Arrivée sur Europe 1 en 2005, elle y a construit sa réputation d’intervieweuse politique. Sur CNews, pendant neuf ans, elle a reçu ministres, responsables de partis et candidats à la présidentielle. Ses échanges étaient souvent scrutés, parfois commentés, mais rarement ignorés.
Son départ intervient après son opposition au maintien de Jean-Marc Morandini, malgré la confirmation de sa condamnation par la Cour de cassation début janvier 2026. Le 6 février, elle quitte CNews. Le 13 février, elle démissionne également d’Europe 1.
Cette double décision laisse un vide stratégique. L’interview politique matinale est un rendez-vous structurant pour une chaîne ou une station. Elle conditionne l’agenda médiatique de la journée.
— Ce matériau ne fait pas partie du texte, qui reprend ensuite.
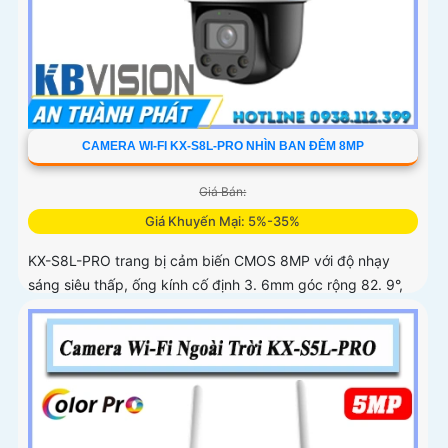
CAMERA WI-FI KX-S8L-PRO NHÌN BAN ĐÊM 8MP
Giá Bán:
Giá Khuyến Mại: 5%-35%
KX-S8L-PRO trang bị cảm biến CMOS 8MP với độ nhạy
sáng siêu thấp, ống kính cố định 3. 6mm góc rộng 82. 9°,
hỗ trợ quay quét tự động, Auto Tracking theo dõi đối tượng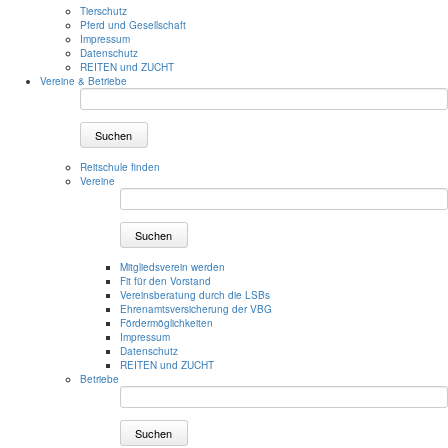
Tierschutz
Pferd und Gesellschaft
Impressum
Datenschutz
REITEN und ZUCHT
Vereine & Betriebe
Suchen
Reitschule finden
Vereine
Suchen
Mitgliedsverein werden
Fit für den Vorstand
Vereinsberatung durch die LSBs
Ehrenamtsversicherung der VBG
Fördermöglichkeiten
Impressum
Datenschutz
REITEN und ZUCHT
Betriebe
Suchen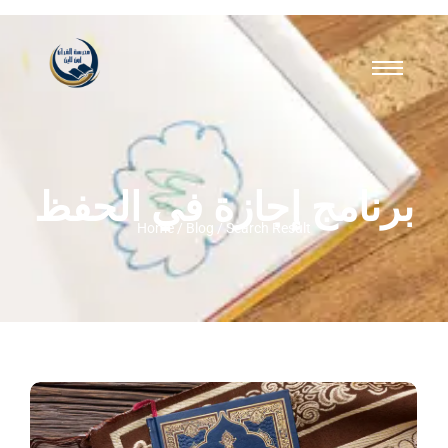
برنامج إجازة في الحفظ
Home / Blog / Search Result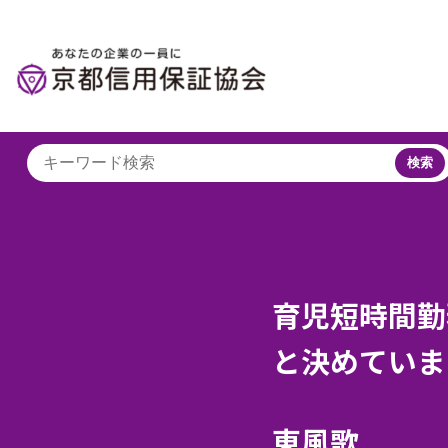
検索
育児短時間勤
と決めていま
東風歌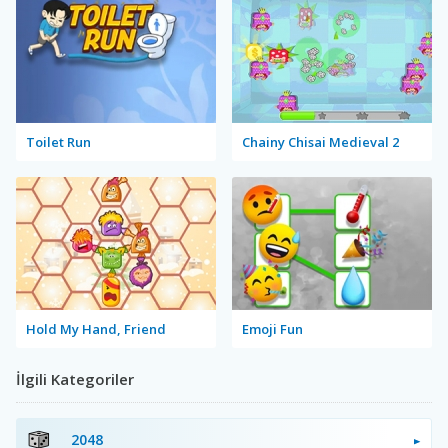
Toilet Run
Chainy Chisai Medieval 2
Hold My Hand, Friend
Emoji Fun
İlgili Kategoriler
2048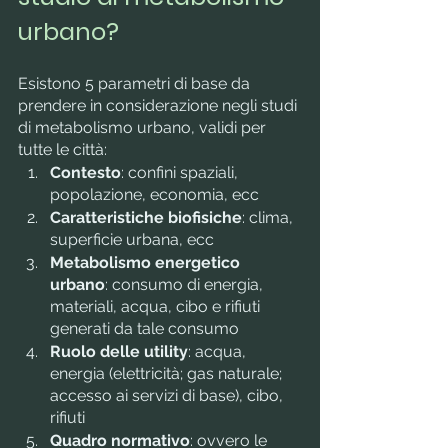
urbano?
Esistono 5 parametri di base da 
prendere in considerazione negli studi 
di metabolismo urbano, validi per 
tutte le città:
Contesto
: confini spaziali, 
popolazione, economia, ecc
Caratteristiche biofisiche
: clima, 
superficie urbana, ecc
Metabolismo energetico 
urbano
: consumo di energia, 
materiali, acqua, cibo e rifiuti 
generati da tale consumo
Ruolo delle utility
: acqua, 
energia (elettricità; gas naturale; 
accesso ai servizi di base), cibo, 
rifiuti
Quadro normativo
: ovvero le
La personnalité de Sonia Mabrouk contribuait à attirer des invités de premier plan. Son absence pourrait redistribuer les cartes entre les différentes antennes d’information.
Reste à savoir où elle reprendra la parole. France Télévisions est évoquée. Le groupe TF1 via BFMTV ou LCI pourrait aussi se positionner. Quel que soit son choix, il aura un impact sur l’équilibre des forces dans l’interview politique française.
En attendant, une page se tourne. Et avec elle, un style d’interview qui avait trouvé sa place dans le paysage audiovisuel.